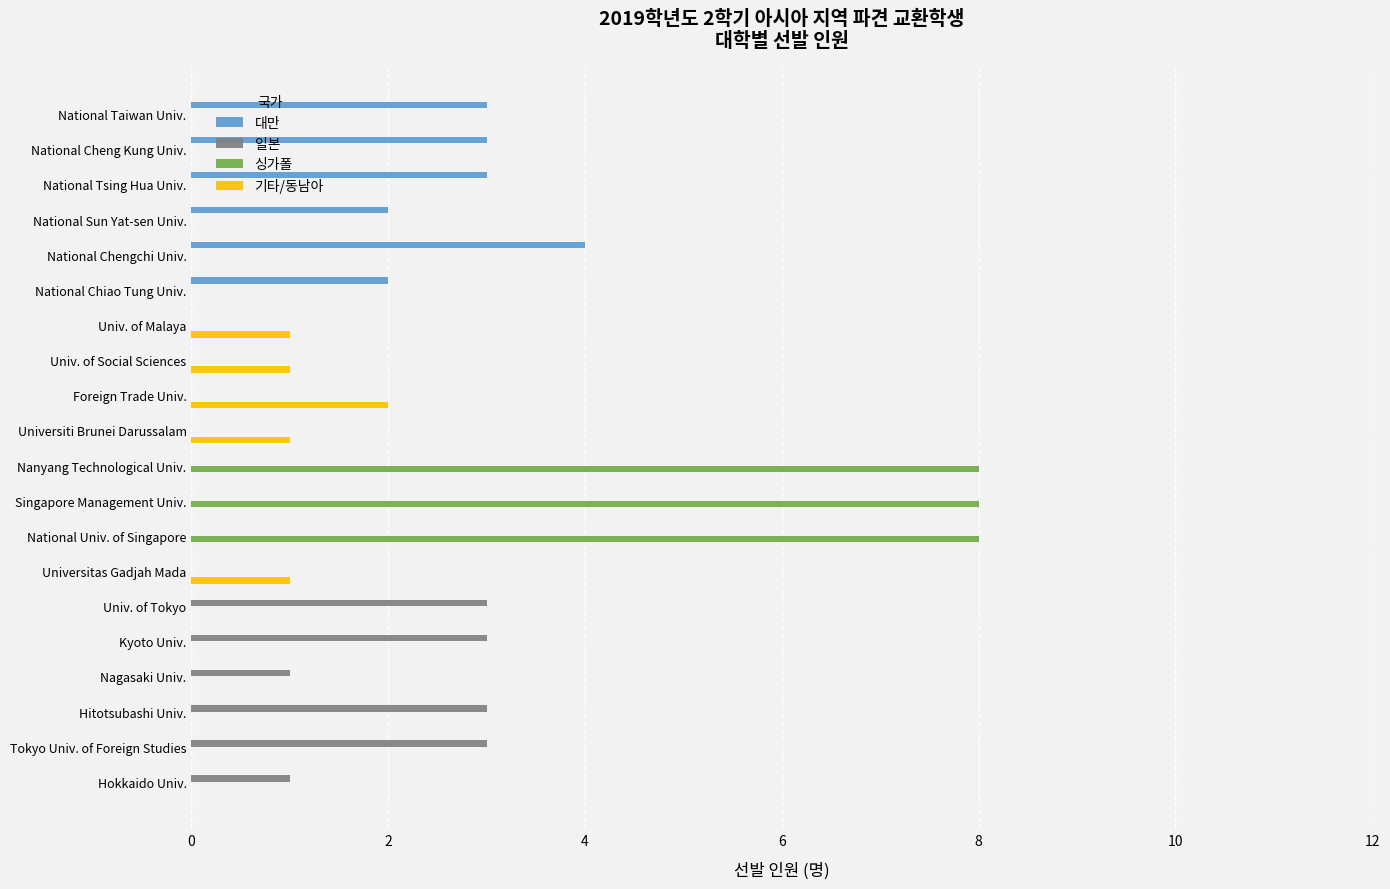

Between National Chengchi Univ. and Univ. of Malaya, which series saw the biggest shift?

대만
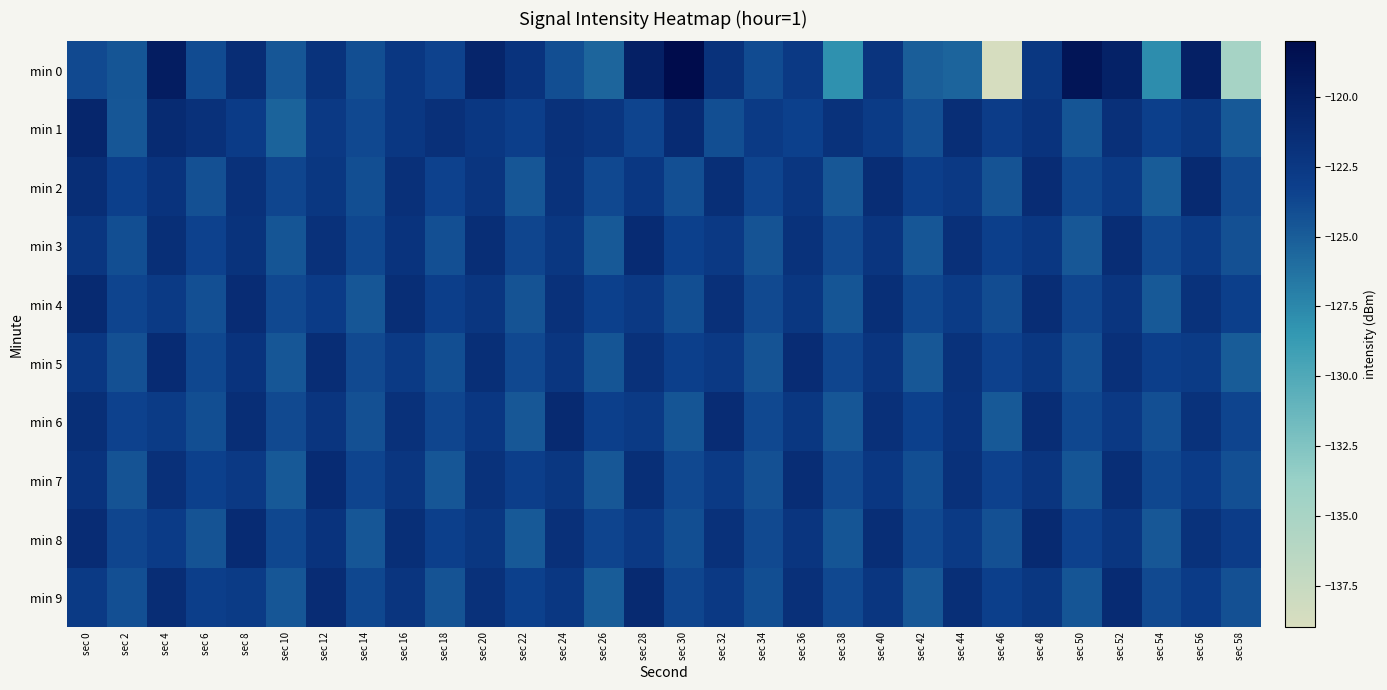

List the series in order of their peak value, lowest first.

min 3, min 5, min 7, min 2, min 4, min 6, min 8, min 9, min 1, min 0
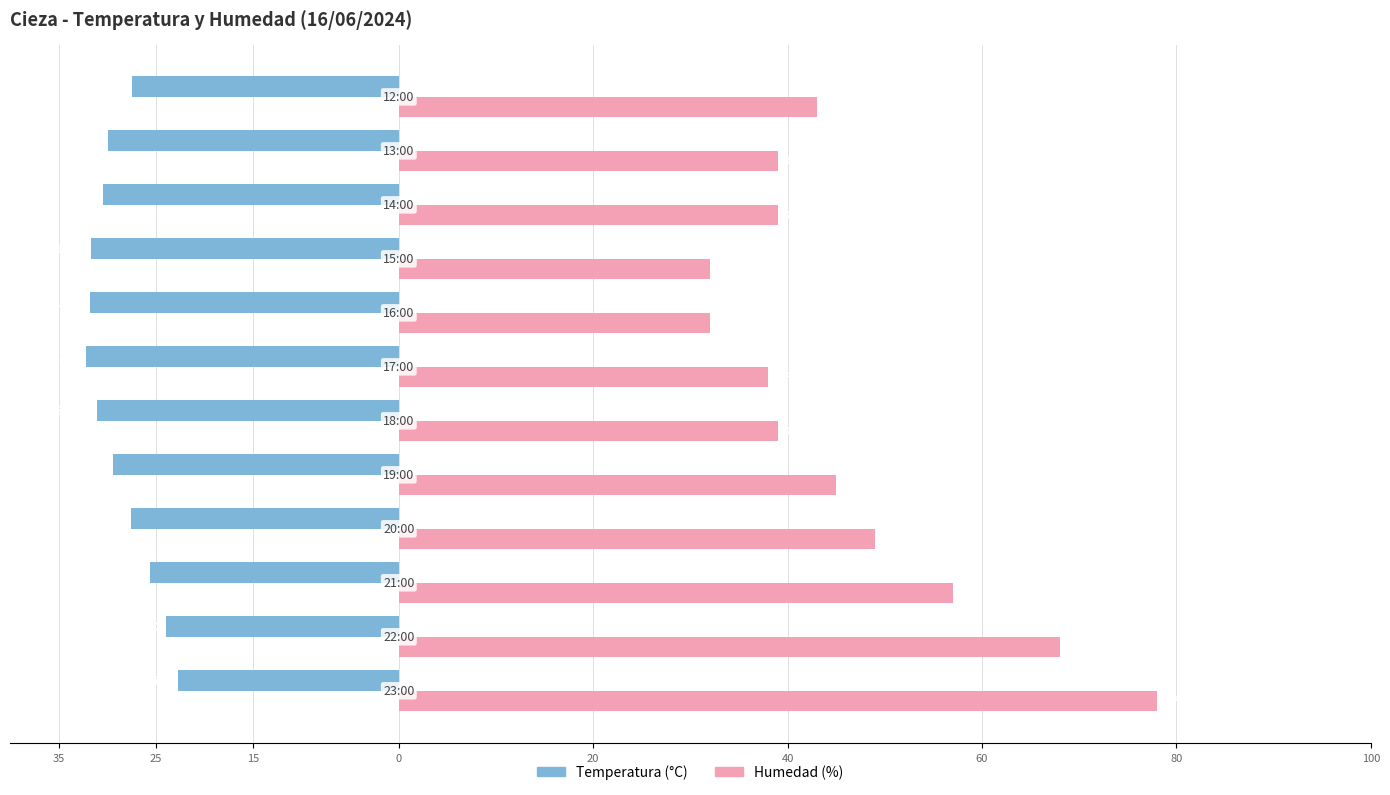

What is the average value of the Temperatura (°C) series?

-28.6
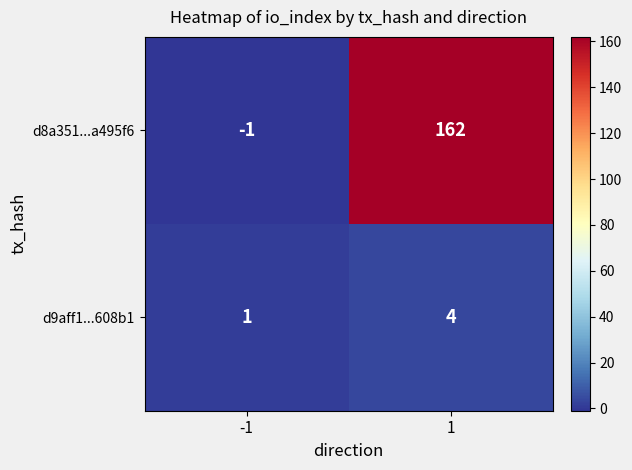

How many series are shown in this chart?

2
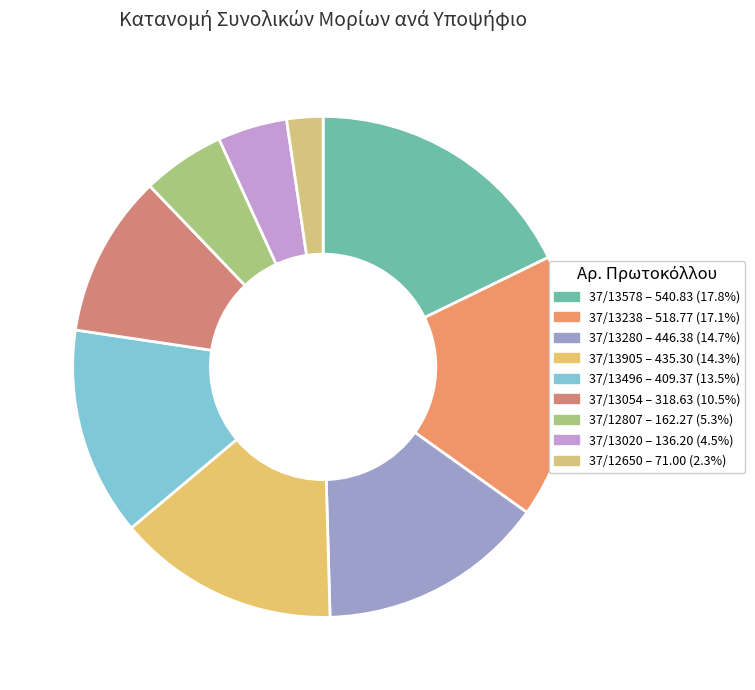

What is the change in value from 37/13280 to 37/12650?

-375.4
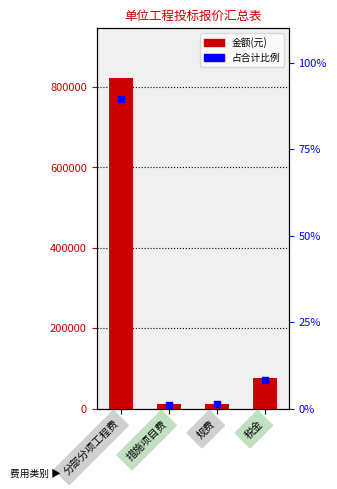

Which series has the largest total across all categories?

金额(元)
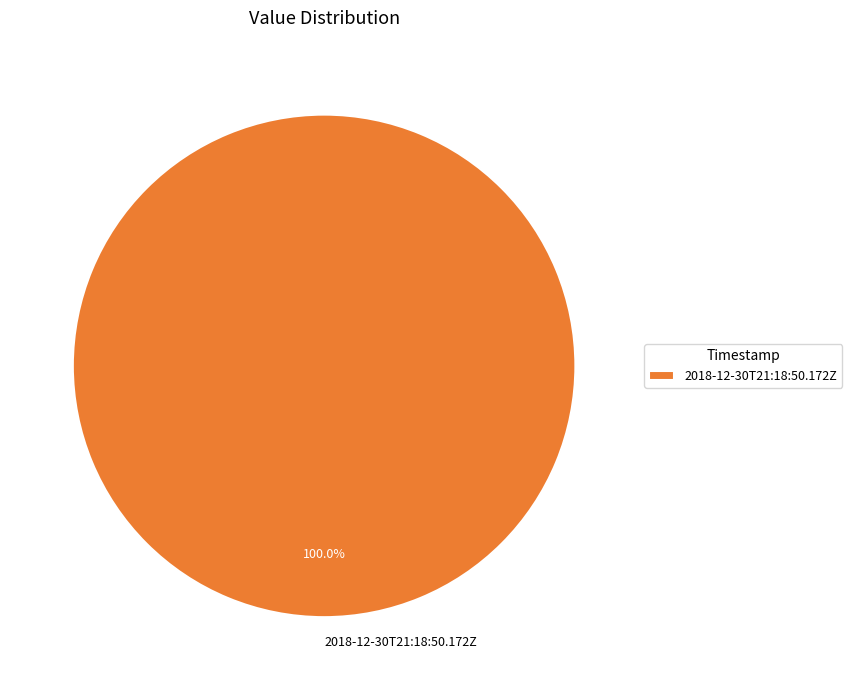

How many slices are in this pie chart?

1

◆ ◆ ◆ ◆ ◆ ◆ ◆

*DESCRIPTION OF THE TASK*
Find each line in the records that contains the word "chart" and copy those lines, treating case as significant.

*ANSWER BOX*
How many series are shown in this chart?
How many slices are in this pie chart?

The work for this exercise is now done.